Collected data
---+---
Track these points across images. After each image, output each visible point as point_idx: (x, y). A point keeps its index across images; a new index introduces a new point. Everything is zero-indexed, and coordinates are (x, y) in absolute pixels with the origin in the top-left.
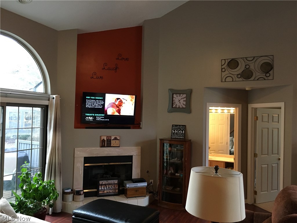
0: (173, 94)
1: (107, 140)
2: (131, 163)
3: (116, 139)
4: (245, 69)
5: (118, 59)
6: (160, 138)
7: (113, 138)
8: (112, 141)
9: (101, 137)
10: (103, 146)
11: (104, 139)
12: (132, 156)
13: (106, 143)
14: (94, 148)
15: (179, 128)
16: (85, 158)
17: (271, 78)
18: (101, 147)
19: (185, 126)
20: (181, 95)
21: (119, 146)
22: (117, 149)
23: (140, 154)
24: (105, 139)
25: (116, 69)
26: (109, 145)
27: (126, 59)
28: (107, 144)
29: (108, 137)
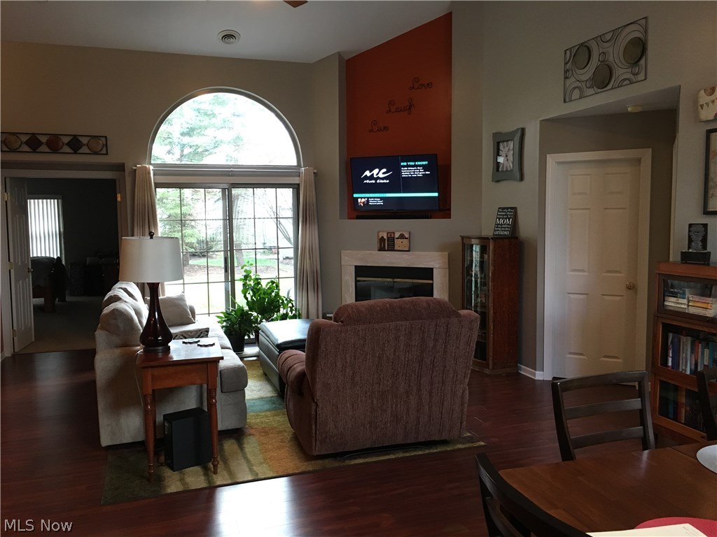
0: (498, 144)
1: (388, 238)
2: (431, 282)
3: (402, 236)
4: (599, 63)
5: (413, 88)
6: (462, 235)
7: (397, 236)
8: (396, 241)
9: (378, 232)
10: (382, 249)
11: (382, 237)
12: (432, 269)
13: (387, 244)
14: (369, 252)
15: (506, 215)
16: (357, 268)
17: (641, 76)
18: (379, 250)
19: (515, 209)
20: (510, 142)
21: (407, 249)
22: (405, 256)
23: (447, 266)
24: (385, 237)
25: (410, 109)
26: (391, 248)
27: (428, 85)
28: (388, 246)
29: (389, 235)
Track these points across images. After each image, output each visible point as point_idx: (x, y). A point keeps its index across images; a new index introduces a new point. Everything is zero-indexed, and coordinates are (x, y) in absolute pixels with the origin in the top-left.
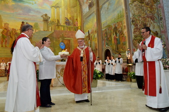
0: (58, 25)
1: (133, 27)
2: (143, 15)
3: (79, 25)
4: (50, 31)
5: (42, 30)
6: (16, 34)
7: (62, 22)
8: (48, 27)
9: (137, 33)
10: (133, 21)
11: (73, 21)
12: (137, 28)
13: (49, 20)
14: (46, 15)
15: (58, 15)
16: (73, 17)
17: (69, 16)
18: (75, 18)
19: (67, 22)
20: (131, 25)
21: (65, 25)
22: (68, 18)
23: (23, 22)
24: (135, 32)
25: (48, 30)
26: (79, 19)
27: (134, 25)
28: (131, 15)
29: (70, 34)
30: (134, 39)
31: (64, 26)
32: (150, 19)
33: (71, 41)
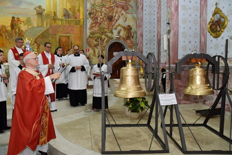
---+---
— Work task —
Print out the whole listing above line for line, without changing anything, but leave out the pictures.

— The completed task —
Track these points across images. After each image, output each visible point as point_idx: (x, y). A point keeps its index across images; a new index introduces a new point. Everything is zero-indexed, and coordinates are (x, y) in absolute pixels with the origin in the top-left.
0: (173, 94)
1: (107, 140)
2: (131, 163)
3: (116, 139)
4: (245, 69)
5: (118, 59)
6: (160, 138)
7: (113, 138)
8: (112, 141)
9: (101, 137)
10: (103, 146)
11: (104, 139)
12: (132, 156)
13: (106, 143)
14: (94, 148)
15: (179, 128)
16: (85, 158)
17: (271, 78)
18: (101, 147)
19: (185, 126)
20: (181, 95)
21: (119, 146)
22: (117, 149)
23: (140, 154)
24: (105, 139)
25: (116, 69)
26: (109, 145)
27: (126, 59)
28: (107, 144)
29: (108, 137)
0: (498, 144)
1: (388, 238)
2: (431, 282)
3: (402, 236)
4: (599, 63)
5: (413, 88)
6: (462, 235)
7: (397, 236)
8: (396, 241)
9: (378, 232)
10: (382, 249)
11: (382, 237)
12: (432, 269)
13: (387, 244)
14: (369, 252)
15: (506, 215)
16: (357, 268)
17: (641, 76)
18: (379, 250)
19: (515, 209)
20: (510, 142)
21: (407, 249)
22: (405, 256)
23: (447, 266)
24: (385, 237)
25: (410, 109)
26: (391, 248)
27: (428, 85)
28: (388, 246)
29: (389, 235)
Track these points across images. After each image, output each visible point as point_idx: (x, y). A point keeps its index across images; a new index introduces a new point. Everything is zero-indexed, and coordinates are (x, y) in absolute pixels with the origin in the top-left.
0: (58, 25)
1: (133, 27)
2: (143, 15)
3: (79, 25)
4: (50, 31)
5: (42, 30)
6: (16, 34)
7: (62, 22)
8: (48, 27)
9: (137, 33)
10: (133, 21)
11: (73, 21)
12: (137, 28)
13: (49, 20)
14: (46, 15)
15: (58, 15)
16: (73, 17)
17: (69, 16)
18: (75, 18)
19: (67, 22)
20: (131, 25)
21: (65, 25)
22: (68, 18)
23: (23, 22)
24: (135, 32)
25: (48, 30)
26: (79, 19)
27: (134, 25)
28: (131, 15)
29: (70, 34)
30: (134, 39)
31: (64, 26)
32: (150, 19)
33: (71, 41)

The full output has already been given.